Over the years I've learned that, at the end of a long day, it's easy to feel tired or distracted or just want to be somewhere else, but it pays to be thorough regardless of how I feel. The alternative, not spending enough time and not doing the right thing for a patient, is much more stressful in the long run.

My role model in this regard was Everett Forrester, a 78-year-old massage therapist. The first time I employed him to work on my weary bones, I was his last appointment of the day. I figured that, after the 10 or so massages he'd already done that day, he'd be spent. He wasn't. Every client, from first to last, was treated to the same service no matter how he felt. That concentration and consistency, I believe, are part of what it means to be a professional.


I hate getting letters from lawyers. When one arrives, I can almost hear the music from Jaws playing in the background. That happened today. Fortunately it was just a request for the records of one of my patients who had a workers' comp injury. In my career, I've been lucky. I've never been sued or even had my deposition taken, but I once received an intent to sue from an attorney who had the wrong doctor. It took me days of going through hospital records to establish I had never even seen his client (turns out it was Dr. Black, not Dr. Brown).

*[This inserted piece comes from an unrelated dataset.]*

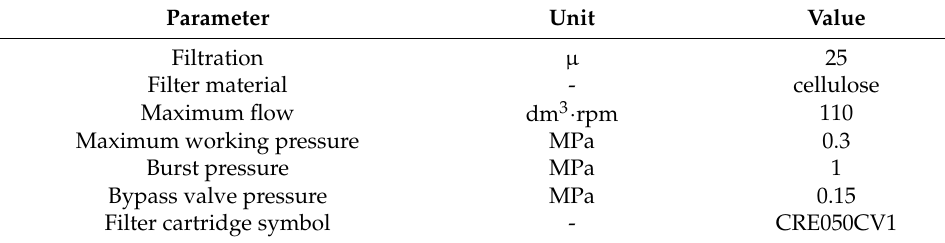
Table 8. Technical parameters of the filter SOFIMA RFM 040 (F 1 , F 2 ).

I take malpractice very seriously, but I also recognize that I am human and I make mistakes. If I make one that adversely affects the health of a patient, that patient is entitled to damages (just as a person would be entitled to damages if I inadvertently backed into his or her car). That's why we carry insurance. It doesn't mean we're incompetent, just responsible.


I was discussing hospital gossip with my orthopod friend Dave over breakfast when the waiter came to take our order. “I'll have the eggs Benedict,” I said, “with a side of cinnamon toast.”

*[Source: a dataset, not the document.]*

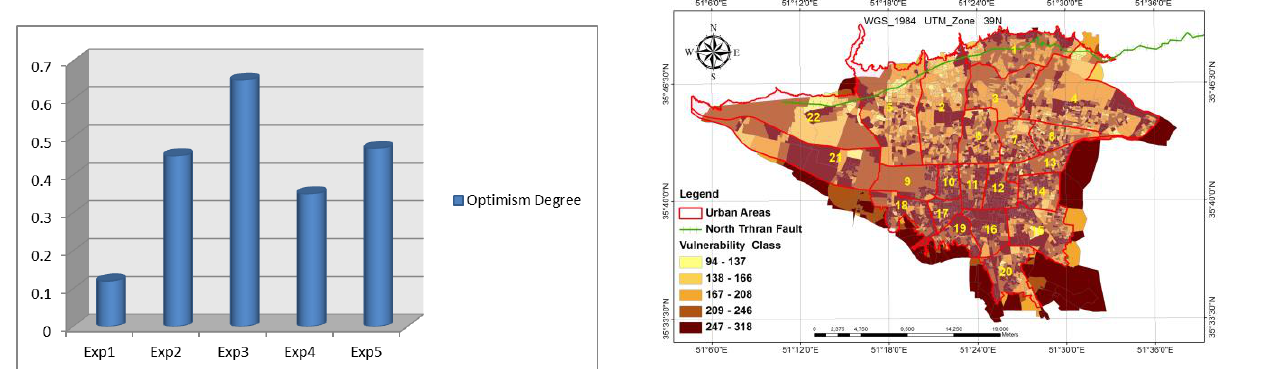
Figure 4. Optimism degree of experts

Dave said, “I'll have oatmeal — plain.”

“Are you watching your diet?” I asked.

“Well, I've just begun to feel better listening to what my body tells me to eat,” he said.

“You know, Dave,” I began, “ my body tells me things, too. It tells me to eat cheeseburgers when I don't have enough cholesterol to make cell membranes and to have a donut every morning to jump start my brain, but it never tells me to eat oatmeal.”

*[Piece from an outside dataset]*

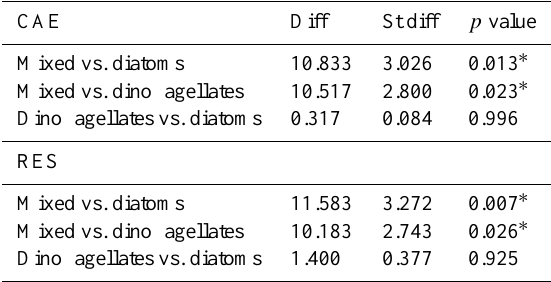
Table 3. Tukey’s post hoc tests of carbon parameters during ex- ponential growth phase. Only the statistically significant parame- ters from Table 2 were tested: carbon assimilation efficiency (CAE) and respiration (RES). The phytoplankton community was catego- rized according to diatom dominance (diatoms), mixed community (mixed) and dinoflagellate dominance (dinoflagellates). The stars ( ∗ ) indicate statistically significant differences ( α = 0 .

One of our colleagues, I learned, was on the 20 g per day carbohydrate diet. She could eat a hamburger, but without the bun and ketchup, or liver and onions without the mashed potatoes. I couldn't believe what an infinitesimal amount of sugar that was — just barely enough to put a spoonful of honey into my morning tea. It seemed good advice for diabetics, but not for folks with adequate insulin response.

My approach to diet is very simplistic: If you're hyperlipidemic, eat less cholesterol and saturated fats; if you're hypertensive, eat less salt; and, assuming you're not adipose deficient, consume fewer calories. Add a liberal dose of exercise. Seems to work for my patients and me.

Electronic data

Long before the year 2000 computer bug surfaced, I was fretting about my electronic data. In fact I'm paranoid about losing it and go to incredible lengths to protect it. On a daily basis, alternating between a Monday-Wednesday-Friday tape and a Tuesday-Thursday tape, I back up my office computer files and, once a week, put that information onto another machine that I use for patient education and my wellness program. Then, on Fridays, I take the Monday-Wednesday-Friday tape home and update my home computer as well. The rest of the week, the tapes live in a small safe — guaranteed to withstand temperatures of 1,600° F. And my computer has a battery-powered backup to protect against brownouts and surges.

Why do I do all this? It's hard to feel comfortable with digital information (versus paper) because you can't physically touch it. It's kind of like doing a laparoscopic cholecystectomy: When something goes wrong, you just want to put your hands in there and fix it, but you can't. So I guess I'm stuck with an elaborate backup ritual, but at least I sleep well at night.